Write out the rows again, swapping "Immigration Pilot" for "Immigration Program" wherever it occurs and changing nothing else. Leave the pictures out.
[Start of section]
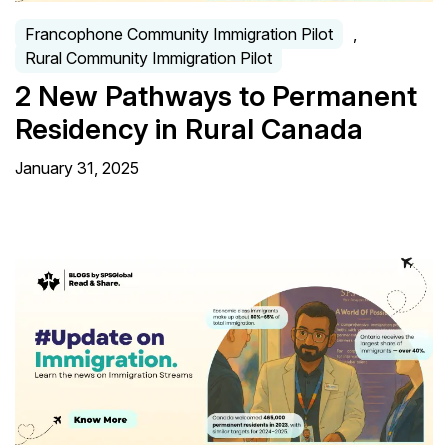
Francophone Community Immigration Pilot
,
Rural Community Immigration Pilot
2 New Pathways to Permanent
Residency in Rural Canada
January 31, 2025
[End of section]
■ Answer area ■
Francophone Community Immigration Program
,
Rural Community Immigration Program
2 New Pathways to Permanent
Residency in Rural Canada
January 31, 2025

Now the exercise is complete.